**Görev ayrıntıları**
Uzlaştırmacı vasıtasıyla uzlaşmayı anlatan metne göre, uzlaştırmacıların sayısını kim ve neyi göz önünde bulundurarak tespit eder?

**Alıntılanan metin**

■ ■ ■

• Sonuç bulunamadı

Uzlaştırmacı Vasıtasıyla Uzlaşma

2.10. UZLAŞMANIN CUMHURİYET SAVCISI VEYA HÂKİM TARAFINDAN

3.1.5. Uzlaştırmacı Vasıtasıyla Uzlaşma

3.1.5.1. Uzlaştırmacının Görevlendirilmesi ve Nitelikleri

Ceza Muhakemesi Kanunu anlamında uzlaştırma, “şüpheli veya sanık ile mağdur veya suçtan zarar gören arasında işlenen bir suçtan kaynaklanan uyuşmazlığın, Kanun ve Yönetmelikteki usul ve hükümlere uygun olarak, tarafsız bir avukat veya hukuk öğrenimi görmüş kişiler aracılığıyla giderilmesi işlemidir”. Yönetmeliğe göre uzlaştırma “uzlaşma kapsamına giren bir suç nedeniyle şüpheli veya sanık ile mağdur veya suçtan zarar görenin, Kanun ve bu Yönetmelikteki usul ve hükümlere uygun olarak uzlaştırmacı aracılığıyla ya da hâkim veya Cumhuriyet savcısı tarafından anlaştırılmaları suretiyle uyuşmazlığın giderilmesi sürecini ifade eder (Uz. Yön. m. 4-c). Bundan hareketle uzlaştırmacı, taraflar arasındaki müzakereleri yöneten, Cumhuriyet savcısı veya mahkeme tarafından görevlendirilen hukuk öğrenimi görmüş kişiyi veya Cumhuriyet savcısı ya da mahkemenin isteği üzerine baro tarafından görevlendirilen avukatı ifade etmektedir. Uzlaştırmacıların sayısı, uyuşmazlığın niteliği göz önünde bulundurularak Cumhuriyet savcısınca tespit edilir (Uz. Yön. m. 13/3).

■ ■ ■

**Gösterilen materyal**
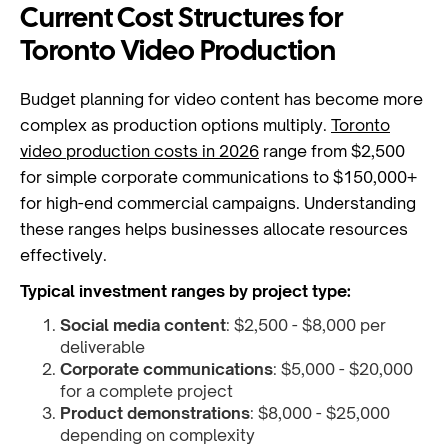
Current Cost Structures for
Toronto Video Production
Budget planning for video content has become more
complex as production options multiply.
Toronto
video production costs in 2026
range from $2,500
for simple corporate communications to $150,000+
for high-end commercial campaigns. Understanding
these ranges helps businesses allocate resources
effectively.
Typical investment ranges by project type:
Social media content
: $2,500 - $8,000 per
deliverable
Corporate communications
: $5,000 - $20,000
for a complete project
Product demonstrations
: $8,000 - $25,000
depending on complexity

■ ■ ■

**Alıştırma yanıtı**
Uzlaştırmacıların sayısını, uyuşmazlığın niteliğini göz önünde bulundurarak Cumhuriyet savcısı tespit eder.